What is required
Give back the entire listing below, unaltered.

*** Source information Section Begins ***

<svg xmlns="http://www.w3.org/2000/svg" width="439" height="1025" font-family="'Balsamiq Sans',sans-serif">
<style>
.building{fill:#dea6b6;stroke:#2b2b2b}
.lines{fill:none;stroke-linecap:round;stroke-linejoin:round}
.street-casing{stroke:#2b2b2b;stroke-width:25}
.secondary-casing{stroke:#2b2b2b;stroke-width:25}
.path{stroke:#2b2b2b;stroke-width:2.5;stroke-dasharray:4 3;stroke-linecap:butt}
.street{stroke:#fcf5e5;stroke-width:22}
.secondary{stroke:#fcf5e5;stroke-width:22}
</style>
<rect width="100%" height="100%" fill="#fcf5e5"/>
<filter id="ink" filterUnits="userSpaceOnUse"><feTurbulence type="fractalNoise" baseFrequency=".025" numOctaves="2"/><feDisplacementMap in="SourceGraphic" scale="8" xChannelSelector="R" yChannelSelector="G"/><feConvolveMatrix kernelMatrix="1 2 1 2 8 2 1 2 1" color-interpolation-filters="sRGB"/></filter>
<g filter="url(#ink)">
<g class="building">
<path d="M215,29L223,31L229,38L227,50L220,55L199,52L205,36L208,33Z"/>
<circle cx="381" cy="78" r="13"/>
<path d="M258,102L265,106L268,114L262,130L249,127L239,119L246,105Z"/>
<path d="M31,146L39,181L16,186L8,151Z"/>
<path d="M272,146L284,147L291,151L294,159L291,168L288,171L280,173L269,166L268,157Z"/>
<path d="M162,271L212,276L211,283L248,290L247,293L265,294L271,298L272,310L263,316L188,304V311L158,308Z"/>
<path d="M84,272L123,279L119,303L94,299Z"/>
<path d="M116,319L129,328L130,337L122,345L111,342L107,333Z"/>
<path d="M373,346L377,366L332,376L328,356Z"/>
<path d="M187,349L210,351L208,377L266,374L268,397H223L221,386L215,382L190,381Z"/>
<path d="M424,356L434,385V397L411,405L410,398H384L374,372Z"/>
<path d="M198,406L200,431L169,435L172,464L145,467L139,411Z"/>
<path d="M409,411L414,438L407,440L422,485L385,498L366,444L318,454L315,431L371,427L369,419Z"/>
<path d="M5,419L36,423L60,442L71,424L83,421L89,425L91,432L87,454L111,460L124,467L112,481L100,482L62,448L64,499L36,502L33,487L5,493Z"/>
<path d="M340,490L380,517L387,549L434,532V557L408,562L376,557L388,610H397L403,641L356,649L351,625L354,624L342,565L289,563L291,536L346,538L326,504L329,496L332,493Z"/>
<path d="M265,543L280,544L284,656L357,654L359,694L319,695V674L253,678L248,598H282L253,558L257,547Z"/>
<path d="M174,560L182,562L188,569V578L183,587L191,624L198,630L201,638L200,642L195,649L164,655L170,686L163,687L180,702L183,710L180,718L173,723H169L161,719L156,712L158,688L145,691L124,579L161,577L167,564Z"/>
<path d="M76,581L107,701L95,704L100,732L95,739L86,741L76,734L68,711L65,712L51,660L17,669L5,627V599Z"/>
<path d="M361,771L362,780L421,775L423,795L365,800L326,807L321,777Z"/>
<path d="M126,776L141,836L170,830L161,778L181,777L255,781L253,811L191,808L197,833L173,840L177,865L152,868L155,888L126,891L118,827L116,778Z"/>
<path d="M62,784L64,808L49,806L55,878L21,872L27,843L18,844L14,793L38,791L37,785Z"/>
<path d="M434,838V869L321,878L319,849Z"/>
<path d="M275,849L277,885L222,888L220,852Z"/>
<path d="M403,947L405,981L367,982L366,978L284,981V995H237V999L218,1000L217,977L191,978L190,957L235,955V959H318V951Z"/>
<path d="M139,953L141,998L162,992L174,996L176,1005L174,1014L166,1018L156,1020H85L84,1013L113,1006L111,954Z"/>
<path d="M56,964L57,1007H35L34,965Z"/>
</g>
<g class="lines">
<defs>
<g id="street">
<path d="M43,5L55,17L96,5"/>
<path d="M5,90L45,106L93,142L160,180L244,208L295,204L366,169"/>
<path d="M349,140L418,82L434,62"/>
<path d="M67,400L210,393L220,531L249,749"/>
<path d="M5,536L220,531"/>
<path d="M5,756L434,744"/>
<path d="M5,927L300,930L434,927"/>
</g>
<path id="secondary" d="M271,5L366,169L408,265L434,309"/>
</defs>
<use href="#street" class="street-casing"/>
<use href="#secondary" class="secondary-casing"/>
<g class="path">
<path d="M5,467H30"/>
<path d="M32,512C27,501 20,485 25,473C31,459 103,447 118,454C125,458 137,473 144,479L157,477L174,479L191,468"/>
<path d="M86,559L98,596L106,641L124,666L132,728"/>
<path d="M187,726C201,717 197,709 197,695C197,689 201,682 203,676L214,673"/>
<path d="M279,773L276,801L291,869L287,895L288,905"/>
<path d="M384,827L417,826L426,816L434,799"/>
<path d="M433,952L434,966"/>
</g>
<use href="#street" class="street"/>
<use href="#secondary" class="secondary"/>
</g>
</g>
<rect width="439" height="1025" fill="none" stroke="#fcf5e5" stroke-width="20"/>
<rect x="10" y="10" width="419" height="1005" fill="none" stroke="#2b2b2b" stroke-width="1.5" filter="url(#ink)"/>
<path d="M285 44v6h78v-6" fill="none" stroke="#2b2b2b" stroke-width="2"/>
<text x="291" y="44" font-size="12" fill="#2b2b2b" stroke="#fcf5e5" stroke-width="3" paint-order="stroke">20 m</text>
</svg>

*** Source information Section Ends ***

Your solution
<svg xmlns="http://www.w3.org/2000/svg" width="439" height="1025" font-family="'Balsamiq Sans',sans-serif">
<style>
.building{fill:#dea6b6;stroke:#2b2b2b}
.lines{fill:none;stroke-linecap:round;stroke-linejoin:round}
.street-casing{stroke:#2b2b2b;stroke-width:25}
.secondary-casing{stroke:#2b2b2b;stroke-width:25}
.path{stroke:#2b2b2b;stroke-width:2.5;stroke-dasharray:4 3;stroke-linecap:butt}
.street{stroke:#fcf5e5;stroke-width:22}
.secondary{stroke:#fcf5e5;stroke-width:22}
</style>
<rect width="100%" height="100%" fill="#fcf5e5"/>
<filter id="ink" filterUnits="userSpaceOnUse"><feTurbulence type="fractalNoise" baseFrequency=".025" numOctaves="2"/><feDisplacementMap in="SourceGraphic" scale="8" xChannelSelector="R" yChannelSelector="G"/><feConvolveMatrix kernelMatrix="1 2 1 2 8 2 1 2 1" color-interpolation-filters="sRGB"/></filter>
<g filter="url(#ink)">
<g class="building">
<path d="M215,29L223,31L229,38L227,50L220,55L199,52L205,36L208,33Z"/>
<circle cx="381" cy="78" r="13"/>
<path d="M258,102L265,106L268,114L262,130L249,127L239,119L246,105Z"/>
<path d="M31,146L39,181L16,186L8,151Z"/>
<path d="M272,146L284,147L291,151L294,159L291,168L288,171L280,173L269,166L268,157Z"/>
<path d="M162,271L212,276L211,283L248,290L247,293L265,294L271,298L272,310L263,316L188,304V311L158,308Z"/>
<path d="M84,272L123,279L119,303L94,299Z"/>
<path d="M116,319L129,328L130,337L122,345L111,342L107,333Z"/>
<path d="M373,346L377,366L332,376L328,356Z"/>
<path d="M187,349L210,351L208,377L266,374L268,397H223L221,386L215,382L190,381Z"/>
<path d="M424,356L434,385V397L411,405L410,398H384L374,372Z"/>
<path d="M198,406L200,431L169,435L172,464L145,467L139,411Z"/>
<path d="M409,411L414,438L407,440L422,485L385,498L366,444L318,454L315,431L371,427L369,419Z"/>
<path d="M5,419L36,423L60,442L71,424L83,421L89,425L91,432L87,454L111,460L124,467L112,481L100,482L62,448L64,499L36,502L33,487L5,493Z"/>
<path d="M340,490L380,517L387,549L434,532V557L408,562L376,557L388,610H397L403,641L356,649L351,625L354,624L342,565L289,563L291,536L346,538L326,504L329,496L332,493Z"/>
<path d="M265,543L280,544L284,656L357,654L359,694L319,695V674L253,678L248,598H282L253,558L257,547Z"/>
<path d="M174,560L182,562L188,569V578L183,587L191,624L198,630L201,638L200,642L195,649L164,655L170,686L163,687L180,702L183,710L180,718L173,723H169L161,719L156,712L158,688L145,691L124,579L161,577L167,564Z"/>
<path d="M76,581L107,701L95,704L100,732L95,739L86,741L76,734L68,711L65,712L51,660L17,669L5,627V599Z"/>
<path d="M361,771L362,780L421,775L423,795L365,800L326,807L321,777Z"/>
<path d="M126,776L141,836L170,830L161,778L181,777L255,781L253,811L191,808L197,833L173,840L177,865L152,868L155,888L126,891L118,827L116,778Z"/>
<path d="M62,784L64,808L49,806L55,878L21,872L27,843L18,844L14,793L38,791L37,785Z"/>
<path d="M434,838V869L321,878L319,849Z"/>
<path d="M275,849L277,885L222,888L220,852Z"/>
<path d="M403,947L405,981L367,982L366,978L284,981V995H237V999L218,1000L217,977L191,978L190,957L235,955V959H318V951Z"/>
<path d="M139,953L141,998L162,992L174,996L176,1005L174,1014L166,1018L156,1020H85L84,1013L113,1006L111,954Z"/>
<path d="M56,964L57,1007H35L34,965Z"/>
</g>
<g class="lines">
<defs>
<g id="street">
<path d="M43,5L55,17L96,5"/>
<path d="M5,90L45,106L93,142L160,180L244,208L295,204L366,169"/>
<path d="M349,140L418,82L434,62"/>
<path d="M67,400L210,393L220,531L249,749"/>
<path d="M5,536L220,531"/>
<path d="M5,756L434,744"/>
<path d="M5,927L300,930L434,927"/>
</g>
<path id="secondary" d="M271,5L366,169L408,265L434,309"/>
</defs>
<use href="#street" class="street-casing"/>
<use href="#secondary" class="secondary-casing"/>
<g class="path">
<path d="M5,467H30"/>
<path d="M32,512C27,501 20,485 25,473C31,459 103,447 118,454C125,458 137,473 144,479L157,477L174,479L191,468"/>
<path d="M86,559L98,596L106,641L124,666L132,728"/>
<path d="M187,726C201,717 197,709 197,695C197,689 201,682 203,676L214,673"/>
<path d="M279,773L276,801L291,869L287,895L288,905"/>
<path d="M384,827L417,826L426,816L434,799"/>
<path d="M433,952L434,966"/>
</g>
<use href="#street" class="street"/>
<use href="#secondary" class="secondary"/>
</g>
</g>
<rect width="439" height="1025" fill="none" stroke="#fcf5e5" stroke-width="20"/>
<rect x="10" y="10" width="419" height="1005" fill="none" stroke="#2b2b2b" stroke-width="1.5" filter="url(#ink)"/>
<path d="M285 44v6h78v-6" fill="none" stroke="#2b2b2b" stroke-width="2"/>
<text x="291" y="44" font-size="12" fill="#2b2b2b" stroke="#fcf5e5" stroke-width="3" paint-order="stroke">20 m</text>
</svg>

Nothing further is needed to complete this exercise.